Netflix Inc. soared to a record high after saying that its video-streaming service topped 62 million subscribers worldwide, as original shows such as “House of Cards” drew new viewers globally.
The stock jumped 18 percent to $562.05 at the close in New York, the biggest daily gain in almost two years, giving the Los Gatos, California-based company a market value of $34 billion, exceeding that of CBS Corp.
U.S. subscribers jumped by 2.28 million in the first quarter, while international accounts rose 2.6 million, Netflix said Wednesday on its website. Both figures beat its Jan. 20 forecast. Sales grew 24 percent to $1.57 billion, matching analysts’ projections.
Netflix is investing heavily in original programming to keep the U.S. business growing and support Chief Executive Officer Reed Hastings’s international expansion. While new shows such as “Unbreakable Kimmy Schmidt” and “Bloodline” drove U.S. viewing, the rise of the U.S. dollar trimmed sales and contributed to losses overseas, the company said.
“Netflix remains a subscriber growth momentum story,” Paul Sweeney, a Bloomberg Intelligence analyst, said in an e-mail. “As long as domestic and international subscribers continue to grow, bulls will have a reason to buy the stock.”
At its current level, Netflix has the sixth highest price-earnings ratio in the Standard & Poor’s 500 index, according to data compiled by Bloomberg. It’s trading at about 144 times profit and is the top-performing stock this year in that benchmark, with a gain of 65 percent.
Barton Crockett, an analyst with FBR & Co., recommended buying the stock Thursday and raised his 1-year price target to $900 from $400 previously. He cited a proprietary survey and estimated the company could almost triple its worldwide users.
“Netflix subscribers -- nearly 40 percent of TV households in the U.S. -- love the service more than TV,” Crockett wrote in a note, citing an early April survey by ClearVoice Research LLC. “In this outpouring of affection, we see Netflix as very likely to move towards 180 million global subscribers by 2020.”
First-quarter net income fell to $24 million, or 38 cents a share, from $53.1 million, or 86 cents, as the strong dollar contributed to losses outside the U.S. Excluding that, profit was 77 cents, the company said. Analysts forecast profit of 63 cents, the average of 35 estimates compiled by Bloomberg.
Netflix has released a flurry of new series over the past few weeks, including the comic-book drama “Daredevil” from Walt Disney Co.’s Marvel. While Netflix doesn’t release viewer figures, the shows have been hits with subscribers.
“We think strong U.S. growth benefited from our ever-improving content, including the launch of the third season of ‘House of Cards,’” Hastings and Chief Financial Officer David Wells wrote Wednesday in a letter to shareholders.
Hastings said on Wednesday he expects to recommend the board split Netflix stock.

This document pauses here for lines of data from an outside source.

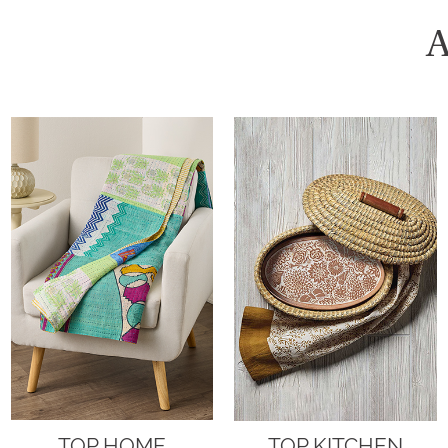
A
TOP HOME
TOP KITCHEN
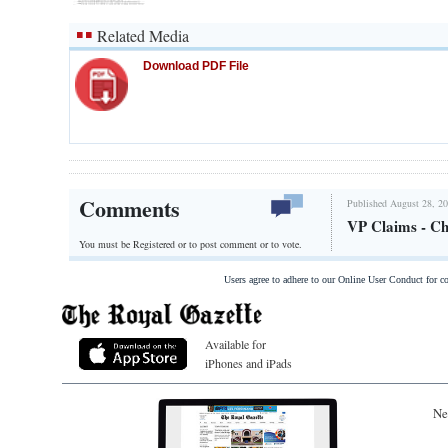
Related Media
Download PDF File
Comments
Published August 28, 20
VP Claims - C
You must be Registered or
to post comment or to vote.
Users agree to adhere to our Online User Conduct for 
Available for
iPhones and iPads
Ne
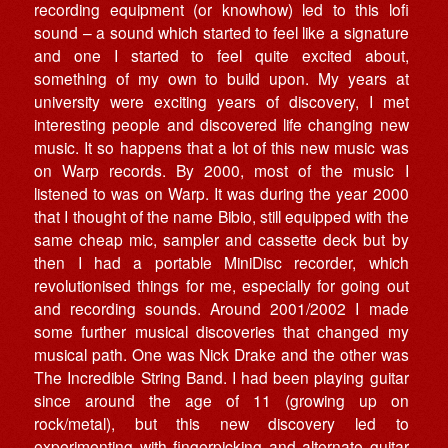
recording equipment (or knowhow) led to this lofi
sound – a sound which started to feel like a signature
and one I started to feel quite excited about,
something of my own to build upon. My years at
university were exciting years of discovery, I met
interesting people and discovered life changing new
music. It so happens that a lot of this new music was
on Warp records. By 2000, most of the music I
listened to was on Warp. It was during the year 2000
that I thought of the name Bibio, still equipped with the
same cheap mic, sampler and cassette deck but by
then I had a portable MiniDisc recorder, which
revolutionised things for me, especially for going out
and recording sounds. Around 2001/2002 I made
some further musical discoveries that changed my
musical path. One was Nick Drake and the other was
The Incredible String Band. I had been playing guitar
since around the age of 11 (growing up on
rock/metal), but this new discovery led to
experimenting with fingerpicking and alternate guitar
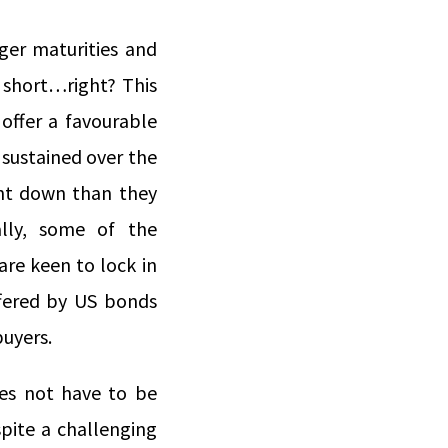
nger maturities and
 short…right? This
offer a favourable
 sustained over the
ent down than they
lly, some of the
re keen to lock in
offered by US bonds
buyers.
oes not have to be
pite a challenging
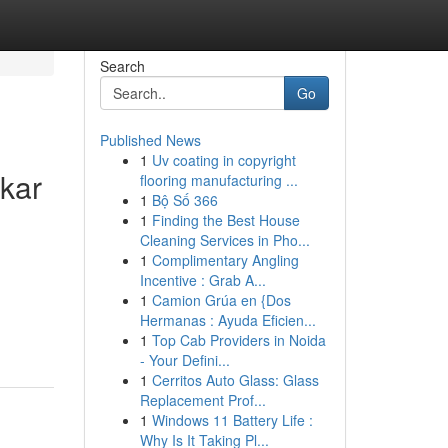
Search
Go
Published News
1
Uv coating in copyright
kar
flooring manufacturing ...
1
Bộ Số 366
1
Finding the Best House
Cleaning Services in Pho...
1
Complimentary Angling
Incentive : Grab A...
1
Camion Grúa en {Dos
Hermanas : Ayuda Eficien...
1
Top Cab Providers in Noida
- Your Defini...
1
Cerritos Auto Glass: Glass
Replacement Prof...
1
Windows 11 Battery Life :
Why Is It Taking Pl...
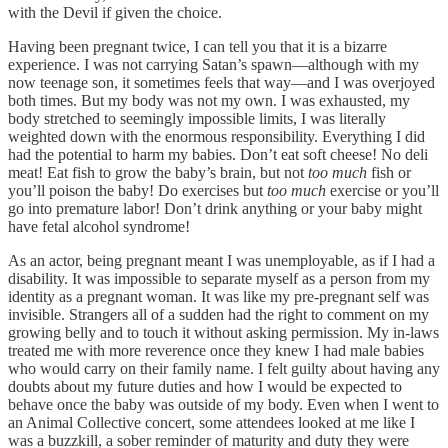
with the Devil if given the choice.
Having been pregnant twice, I can tell you that it is a bizarre
experience. I was not carrying Satan’s spawn—although with my
now teenage son, it sometimes feels that way—and I was overjoyed
both times. But my body was not my own. I was exhausted, my
body stretched to seemingly impossible limits, I was literally
weighted down with the enormous responsibility. Everything I did
had the potential to harm my babies. Don’t eat soft cheese! No deli
meat! Eat fish to grow the baby’s brain, but not
too much
fish or
you’ll poison the baby! Do exercises but
too much
exercise or you’ll
go into premature labor! Don’t drink anything or your baby might
have fetal alcohol syndrome!
As an actor, being pregnant meant I was unemployable, as if I had a
disability. It was impossible to separate myself as a person from my
identity as a pregnant woman. It was like my pre-pregnant self was
invisible. Strangers all of a sudden had the right to comment on my
growing belly and to touch it without asking permission. My in-laws
treated me with more reverence once they knew I had male babies
who would carry on their family name. I felt guilty about having any
doubts about my future duties and how I would be expected to
behave once the baby was outside of my body. Even when I went to
an Animal Collective concert, some attendees looked at me like I
was a buzzkill, a sober reminder of maturity and duty they were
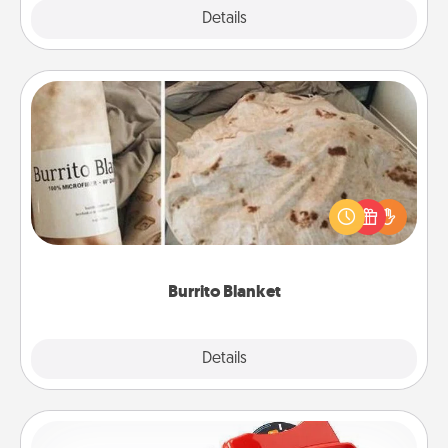
Explore
Details
Close
Burrito Blanket
A Burrito Blanket makes the perfect gift for the
foodie who loves to cozy up.
Burrito Blanket
Explore
Details
Close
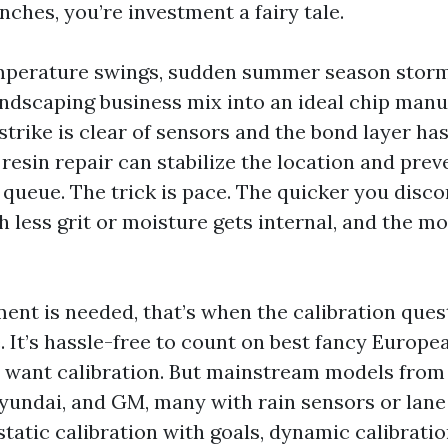
nches, you’re investment a fairy tale.
emperature swings, sudden summer season storm
andscaping business mix into an ideal chip manu
 strike is clear of sensors and the bond layer has
resin repair can stabilize the location and prev
 queue. The trick is pace. The quicker you disc
 less grit or moisture gets internal, and the mo
nt is needed, that’s when the calibration que
. It’s hassle-free to count on best fancy Europe
want calibration. But mainstream models from
yundai, and GM, many with rain sensors or lane
static calibration with goals, dynamic calibratio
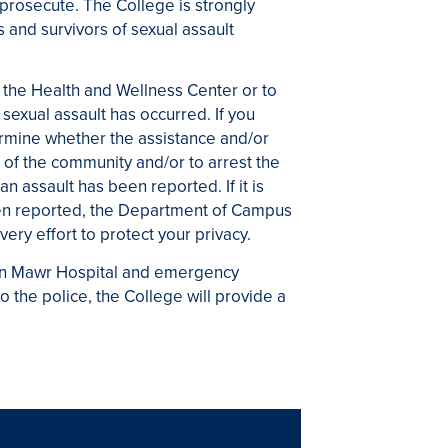
 prosecute. The College is strongly
 and survivors of sexual assault
the Health and Wellness Center or to
sexual assault has occurred. If you
rmine whether the assistance and/or
 of the community and/or to arrest the
an assault has been reported. If it is
been reported, the Department of Campus
very effort to protect your privacy.
ryn Mawr Hospital and emergency
to the police, the College will provide a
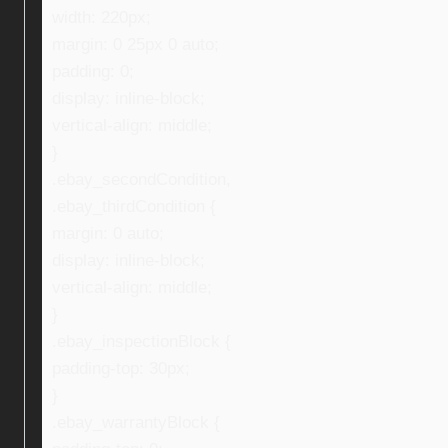
width: 220px;
margin: 0 25px 0 auto;
padding: 0;
display: inline-block;
vertical-align: middle;
}
.ebay_secondCondition,
.ebay_thirdCondition {
margin: 0 auto;
display: inline-block;
vertical-align: middle;
}
.ebay_inspectionBlock {
padding-top: 30px;
}
.ebay_warrantyBlock {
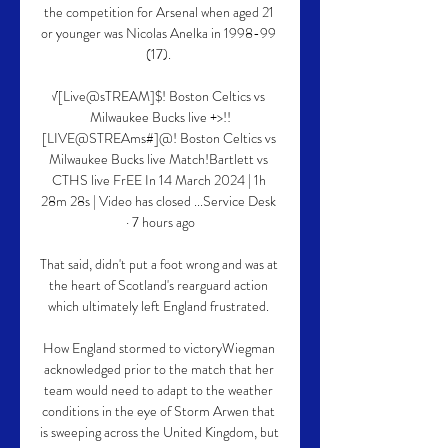
the competition for Arsenal when aged 21 
or younger was Nicolas Anelka in 1998-99 
(17).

The shares have more than quadrupled in the past three years.
Original programming is taking a larger slice of Netflix’s content budget. The company’s obligations, which grew 30 percent last year, now total $9.8 billion. The growth in subscribers justifies the increasing costs, according to Rich Greenfield, an analyst at BTIG Research.
“They are investing in content that consumers clearly want to watch,” Greenfield said. “They will continue to ramp original production to build the brand and lessen exposure to having to buy from others. Compared to an AMC or Discovery, Netflix has way more high-profile content.”
Netflix extended its service to Australia and New Zealand in March. It rolls out its streaming service in Japan later this year, its first market in Asia.
The company plans to offer its service worldwide by the end of 2016, though it is unclear if that will include China.
“On China, we’re just still learning about how best to approach it; we’re not sure,” Hastings said in an interview.
A report this week by UBS AG projected Netflix would reach 87 million subscribers outside the U.S. by 2020. They now stand at 20.9 million.
In total, Netflix forecasts 2.5 million new subscribers this quarter, including 600,000 in the U.S. and 1.9 million overseas.
The Bloomberg Dollar Spot Index, which tracks the U.S. currency against 10 major peers, rose 6.2 percent in the first quarter. The index, which is weighted against other currencies including the euro and yen, had reached on March 13 the highest since its 2004 start date.